Elle, Amélie, a un destin particulier puisqu'elle est née et a passé son enfance dans la région la plus pauvre et la plus occidentale de la Chine, avant d'arriver, après d'assez nombreuses
vicissitudes familiales, à l'université de la ville la plus riche et la plus à l'est de la Chine. Elle a traversé le pays dans ses grandes longueurs et parle un français très précis, à la
prononciation impeccable.
Elle voudrait devenir professeur et j'espère qu'elle réalisera ses rêves, même s'il faut mettre en garde les bons élèves : qu'ils se méfient de leurs propres souvenirs d'élèves car il faudra
travailler avec des jeunes gens qui ne seront pas aussi soucieux de plaire qu'eux-mêmes l'étaient.
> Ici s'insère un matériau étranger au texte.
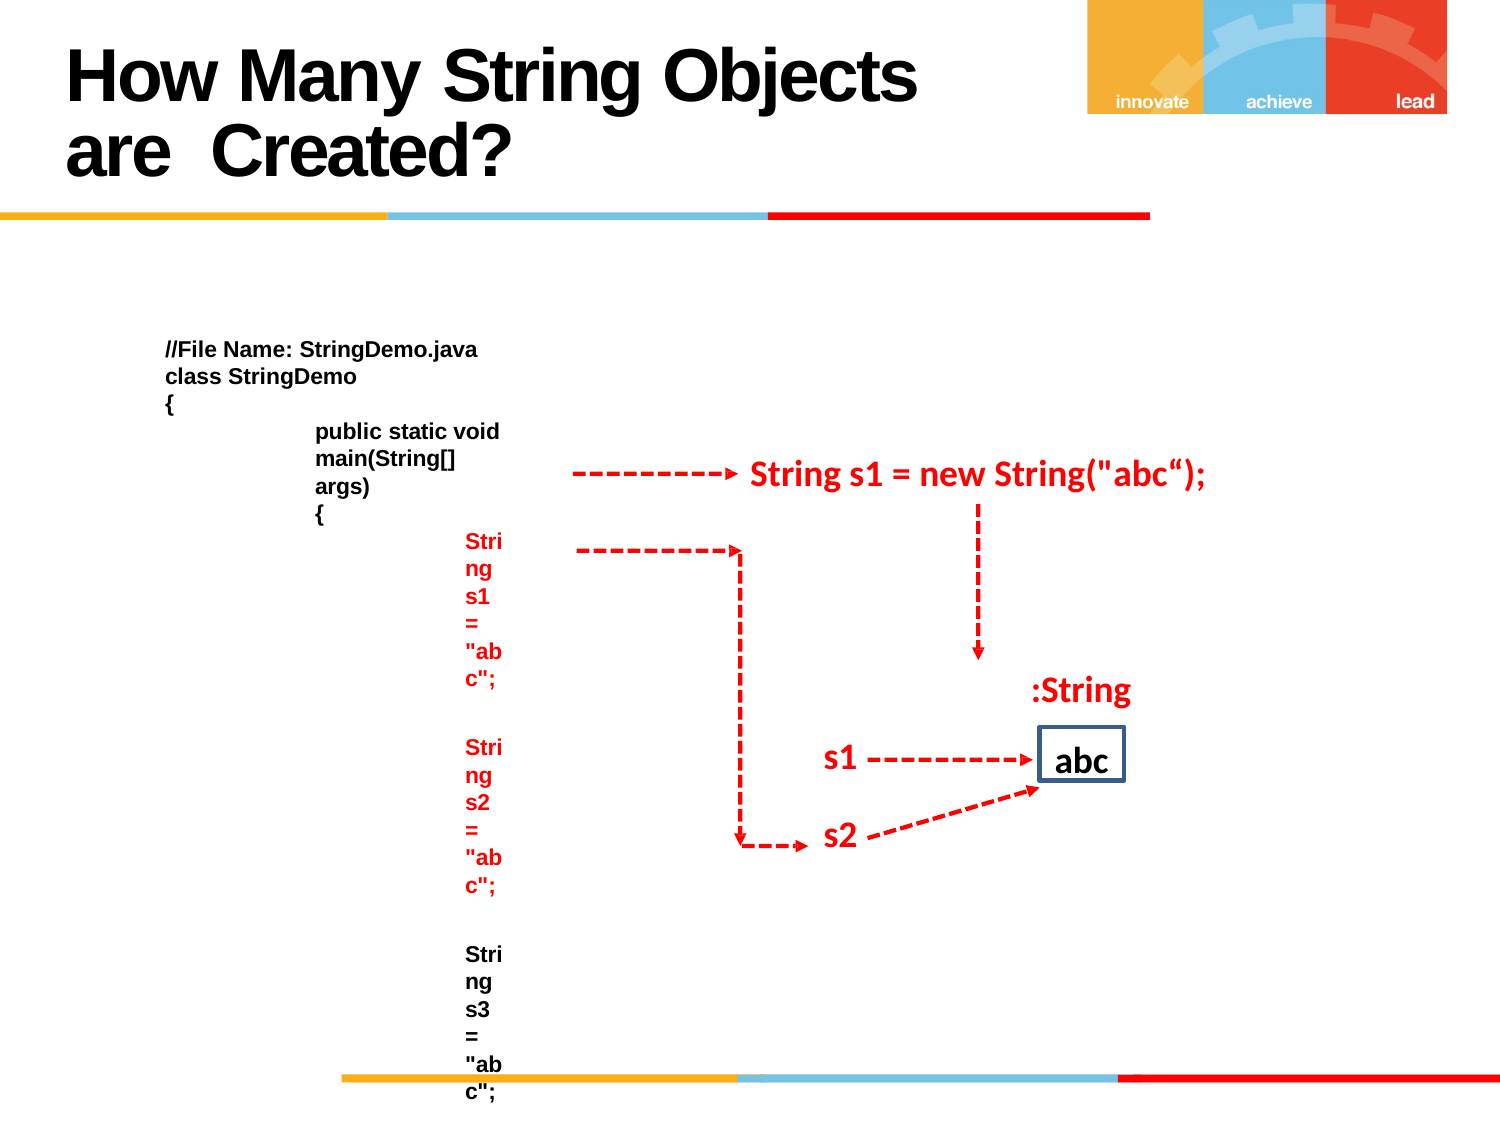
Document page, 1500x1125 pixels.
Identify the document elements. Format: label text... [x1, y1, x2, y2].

text_box [969, 757, 983, 762]
text_box [976, 538, 981, 551]
text_box [644, 548, 658, 553]
text_box [657, 471, 671, 476]
text_box [725, 467, 739, 481]
text_box [572, 471, 586, 476]
text_box [997, 794, 1011, 802]
text_box [792, 839, 809, 853]
text_box [623, 471, 637, 476]
text_box [738, 672, 743, 686]
text_box [695, 548, 709, 553]
text_box [758, 843, 772, 849]
text_box [1020, 753, 1033, 767]
text_box [738, 689, 743, 703]
text_box [606, 471, 620, 476]
text_box [901, 757, 915, 762]
text_box [981, 798, 995, 807]
picture [1087, 0, 1448, 114]
text_box abc [1039, 726, 1125, 781]
title How Many String Objects are Created? [62, 24, 1024, 230]
text_box [976, 589, 981, 602]
text_box [627, 548, 641, 553]
text_box [986, 757, 1000, 762]
text_box [964, 803, 979, 812]
text_box [976, 555, 981, 568]
text_box [738, 808, 743, 822]
text_box s1 [821, 729, 860, 777]
text_box [1013, 785, 1040, 798]
text_box [976, 504, 981, 517]
text_box [733, 825, 747, 847]
text_box [674, 471, 688, 476]
text_box [712, 548, 726, 553]
text_box [640, 471, 654, 476]
text_box [867, 757, 881, 762]
text_box [738, 757, 743, 771]
text_box [976, 606, 981, 619]
text_box [738, 655, 743, 669]
text_box [932, 813, 946, 822]
text_box [899, 822, 913, 831]
text_box [976, 623, 981, 636]
text_box [589, 471, 603, 476]
text_box [915, 818, 930, 826]
text_box [884, 757, 898, 762]
text_box [661, 548, 675, 553]
text_box [576, 548, 590, 553]
text_box [738, 553, 743, 567]
text_box [935, 757, 949, 762]
text_box [738, 638, 743, 652]
text_box [741, 843, 755, 849]
text_box [775, 843, 789, 849]
text_box [708, 471, 722, 476]
text_box [952, 757, 966, 762]
text_box [610, 548, 624, 553]
text_box [691, 471, 705, 476]
text_box [738, 706, 743, 720]
text_box [1003, 757, 1017, 762]
list //File Name: StringDemo.java class StringDemo { public static void main(String[] args) { String s1 = "abc"; String s2 = "abc"; String s3 = "abc"; String s4 = "abc"; }// End of Method }// End of class StringDemo [162, 332, 743, 1125]
text_box [738, 621, 743, 635]
text_box [738, 587, 743, 601]
text_box [948, 808, 962, 817]
text_box [593, 548, 607, 553]
text_box String s1 = new String("abc“); [748, 446, 1209, 494]
text_box [738, 740, 743, 754]
text_box [866, 832, 881, 841]
text_box [738, 774, 743, 788]
text_box :String [1028, 663, 1135, 711]
text_box [738, 723, 743, 737]
text_box [738, 570, 743, 584]
text_box [883, 827, 897, 836]
text_box [971, 640, 985, 661]
text_box [729, 544, 742, 558]
text_box [738, 791, 743, 805]
text_box [738, 604, 743, 618]
text_box s2 [821, 808, 860, 856]
text_box [678, 548, 692, 553]
text_box [918, 757, 932, 762]
text_box [976, 521, 981, 534]
text_box [976, 572, 981, 585]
Ecoute bien ton ancien professeur étranger, petite Amélie. Pour être un bon prof, il faut comprendre les mauvais élèves, les réfractaires, les insolents, les cancres, les bornés, les enragés,
ceux qui pensent à côté des systèmes mis en place, et ceux qui ne pensent pas du tout. Il faut les comprendre pour qu'ils ne ruinent pas l'ambiance d'une classe, et pour faire éclore les qualités
qu'ils ont en eux, s'ils en ont.
Amélie, elle, avait tout de la bonne élève, appliquée, anxieuse d'être dans les temps et dans les clous, toujours enthousiaste et prompte à venir en aide à ses camarades. Une petite perle que
j'ai suivie pendant deux ans et qui, de presque enfant, est devenue une quasi chercheuse, capable d'entreprendre un mémoire sur l'identité sexuelle dans Le Rouge et le Noir.